Коммиссаржевский был не Гриднину и не Баскину чета. С громадным талантом певца и актера он соединил и несомненное литературное дарование. Его ядовитые музыкальные памфлеты были превосходно написаны, бойко кусательны, умно содержательны – не в «Московском листке» было им место. Как критик он напоминал Цезаря Антоновича Кюи, но – злее. Единственным недостатком его статей выступало на вид беззастенчивое самовосхваление при соответственно яром поливании грязью всех, в ком престарелый артист-профессор усматривал соперника или скептического критика. Этим бесцеремонным свойством своего бойкого пера Коммиссаржевский даже в скромнейшем «Будильнике» осторожнейшего В. Д. Левинского вызвал резкую карикатуру. Она изображала профессора, выползающего из печного горшка наподобие «гречневой каши», которая-де «сама себя хвалит», и с подписью этой пословицы. Вскоре памфлеты Коммиссаржевского вызвали смуту в консерватории. Ему предложено было или прекратить свою связь с «Московским листком», или оставить консерваторию. Не помню, чем кончилась история. Кажется, гордый Коммиссаржевский сделал и то и другое. То есть и «Московский листок» бросил, и с профессорской коллегией консерватории разругался до невозможности оставаться в ее составе. Во всяком случае, в 1888 году, когда, по возвращении нашем в Москву после казанского сезона, А. Н. Мацулевич возила меня к Коммиссаржевскому на поклон, не захочет ли он пройти со мною роли моего репертуара, «великий старец» не был уже профессором консерватории, равно как не слышно было и о том, чтобы он сотрудничал в газетах.
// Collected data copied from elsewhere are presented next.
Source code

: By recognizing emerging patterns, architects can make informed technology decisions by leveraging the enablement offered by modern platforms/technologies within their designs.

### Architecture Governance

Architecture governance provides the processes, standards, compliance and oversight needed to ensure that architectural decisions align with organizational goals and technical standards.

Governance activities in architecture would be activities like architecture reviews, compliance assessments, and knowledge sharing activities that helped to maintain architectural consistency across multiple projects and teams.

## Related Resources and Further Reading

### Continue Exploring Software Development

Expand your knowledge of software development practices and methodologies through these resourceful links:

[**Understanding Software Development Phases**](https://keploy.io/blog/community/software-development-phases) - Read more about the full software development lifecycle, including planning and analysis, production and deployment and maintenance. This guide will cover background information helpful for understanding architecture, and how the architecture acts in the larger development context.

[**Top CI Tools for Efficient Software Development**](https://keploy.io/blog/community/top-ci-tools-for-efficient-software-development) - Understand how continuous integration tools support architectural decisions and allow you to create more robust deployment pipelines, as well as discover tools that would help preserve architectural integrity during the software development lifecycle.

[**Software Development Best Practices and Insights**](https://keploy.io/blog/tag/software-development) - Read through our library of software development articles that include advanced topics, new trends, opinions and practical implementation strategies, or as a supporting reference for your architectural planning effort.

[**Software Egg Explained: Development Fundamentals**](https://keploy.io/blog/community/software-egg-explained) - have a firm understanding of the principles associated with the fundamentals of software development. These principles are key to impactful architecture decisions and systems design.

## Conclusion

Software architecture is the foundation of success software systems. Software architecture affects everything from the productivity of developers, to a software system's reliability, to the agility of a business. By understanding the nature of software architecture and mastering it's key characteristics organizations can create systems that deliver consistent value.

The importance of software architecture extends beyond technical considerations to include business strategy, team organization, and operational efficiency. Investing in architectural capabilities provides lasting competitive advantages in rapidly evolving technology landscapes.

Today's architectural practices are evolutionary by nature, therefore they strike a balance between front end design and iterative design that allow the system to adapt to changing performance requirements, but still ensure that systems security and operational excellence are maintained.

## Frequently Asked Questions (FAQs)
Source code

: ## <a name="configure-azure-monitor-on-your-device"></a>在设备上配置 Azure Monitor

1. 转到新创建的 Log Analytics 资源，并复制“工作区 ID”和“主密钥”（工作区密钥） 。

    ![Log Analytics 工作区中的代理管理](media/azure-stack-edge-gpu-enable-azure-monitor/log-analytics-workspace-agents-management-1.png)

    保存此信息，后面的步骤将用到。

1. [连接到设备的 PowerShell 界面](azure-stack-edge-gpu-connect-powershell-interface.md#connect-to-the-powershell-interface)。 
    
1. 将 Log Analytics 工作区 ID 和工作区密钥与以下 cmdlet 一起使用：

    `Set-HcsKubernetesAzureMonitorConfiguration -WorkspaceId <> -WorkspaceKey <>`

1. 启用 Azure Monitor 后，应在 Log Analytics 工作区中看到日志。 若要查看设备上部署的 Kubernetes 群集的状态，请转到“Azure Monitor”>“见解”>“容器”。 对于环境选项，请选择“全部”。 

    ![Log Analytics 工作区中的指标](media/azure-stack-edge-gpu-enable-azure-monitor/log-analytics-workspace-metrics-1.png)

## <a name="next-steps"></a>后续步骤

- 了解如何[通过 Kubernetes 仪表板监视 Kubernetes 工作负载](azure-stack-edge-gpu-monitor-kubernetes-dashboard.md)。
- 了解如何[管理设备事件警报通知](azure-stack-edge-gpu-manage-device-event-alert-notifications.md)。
Заниматься с ним мне не удалось. Он был завален уроками и откровенно заявил, что даже и прослушать меня не согласен. Потому что:
– Если вы мне понравитесь, мне будет досадно от вас отказаться. А принять вас на серьезные занятия я все равно не в состоянии. Что я могу? Выкроить для вас разве какие-нибудь полчаса в неделю. Для артиста это не работа.